= List of tasks =
[A] Answer these questions from the piece about a grandfather's wedding ring:
(i) What did the writer receive as the symbol of religious profession?
(ii) Who founded the Mayo Clinic?
(iii) For what project did Bill Mailand become the primary fundraiser?
[B] Copy word for word the part of the piece about a grandfather's wedding ring that runs from "By Bridget Bearss, RSCJ" up to and including "of South Dakota.".
[[ Text segment open ]]
By Bridget Bearss, RSCJ
When I made final vows as a Religious of the Sacred Heart, I received my grandfather's wedding ring as the symbol of my religious profession. Bill Mailand died before I was born. He was a great friend of the Mayo Brothers who founded the Mayo Clinic in Rochester, Minnesota. A farm kid who couldn't wait to get off the Minnesota farm, he became a bank president...and so in my mother's memory and in his journal is the experience of closing the bank on Black Tuesday when the great depression began. They lost everything that day...except his ability to dream, work hard, imagine and love three things -- God, his family, and the land of South Dakota.
I know that my receiving his wedding ring as my symbol of profession was prophetic, for he was a dreamer and one who knew that it takes money to make dreams real. He and a group of his South Dakota Survivors (what he called himself in his own journal in the years of resurrection from the depression) had this dream about Rushmore...carving a memory into the side of the Black Hills so that no one would forget what it takes to rise above because you believe. And so, along with starting all over again as a bank teller and climbing back up the proverbial ladder, he also became the primary fundraiser for Mount Rushmore. Lots of people thought it couldn't ever happen (or shouldn't ever happen) and no one really believed that this old German sculptor could do it and lots of people wondered what difference it could make.
[[ Text segment closed ]]
[[ Provided information open ]]
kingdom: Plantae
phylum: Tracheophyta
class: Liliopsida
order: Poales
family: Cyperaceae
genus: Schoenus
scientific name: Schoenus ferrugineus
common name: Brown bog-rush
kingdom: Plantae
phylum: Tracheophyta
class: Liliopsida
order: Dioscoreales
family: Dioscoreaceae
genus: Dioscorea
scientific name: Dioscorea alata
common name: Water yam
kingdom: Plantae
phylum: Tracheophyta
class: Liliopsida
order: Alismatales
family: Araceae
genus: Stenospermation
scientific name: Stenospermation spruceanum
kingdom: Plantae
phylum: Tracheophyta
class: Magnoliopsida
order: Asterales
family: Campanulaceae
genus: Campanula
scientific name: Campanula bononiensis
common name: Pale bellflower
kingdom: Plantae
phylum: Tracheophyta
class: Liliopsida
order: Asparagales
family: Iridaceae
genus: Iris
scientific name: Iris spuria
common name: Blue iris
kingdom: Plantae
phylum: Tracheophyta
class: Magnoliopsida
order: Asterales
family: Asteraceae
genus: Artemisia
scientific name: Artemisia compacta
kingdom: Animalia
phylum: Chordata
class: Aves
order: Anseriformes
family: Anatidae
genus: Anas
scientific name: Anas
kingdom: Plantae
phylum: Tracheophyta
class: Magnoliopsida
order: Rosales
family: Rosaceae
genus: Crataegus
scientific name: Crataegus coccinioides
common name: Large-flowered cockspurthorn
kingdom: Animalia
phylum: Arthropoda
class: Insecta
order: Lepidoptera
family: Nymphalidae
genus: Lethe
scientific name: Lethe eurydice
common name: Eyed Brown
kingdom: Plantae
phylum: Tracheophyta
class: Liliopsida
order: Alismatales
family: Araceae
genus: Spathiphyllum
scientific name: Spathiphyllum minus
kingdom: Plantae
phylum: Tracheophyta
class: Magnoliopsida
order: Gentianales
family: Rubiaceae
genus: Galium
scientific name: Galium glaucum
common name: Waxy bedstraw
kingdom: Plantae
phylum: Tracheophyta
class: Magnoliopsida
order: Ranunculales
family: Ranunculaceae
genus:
[[ Provided information closed ]]
= Your written answers =
[A]
(i) The grandfather's wedding ring.
(ii) The Mayo Brothers.
(iii) Mount Rushmore.

[B]
By Bridget Bearss, RSCJ
When I made final vows as a Religious of the Sacred Heart, I received my grandfather's wedding ring as the symbol of my religious profession. Bill Mailand died before I was born. He was a great friend of the Mayo Brothers who founded the Mayo Clinic in Rochester, Minnesota. A farm kid who couldn't wait to get off the Minnesota farm, he became a bank president...and so in my mother's memory and in his journal is the experience of closing the bank on Black Tuesday when the great depression began. They lost everything that day...except his ability to dream, work hard, imagine and love three things -- God, his family, and the land of South Dakota.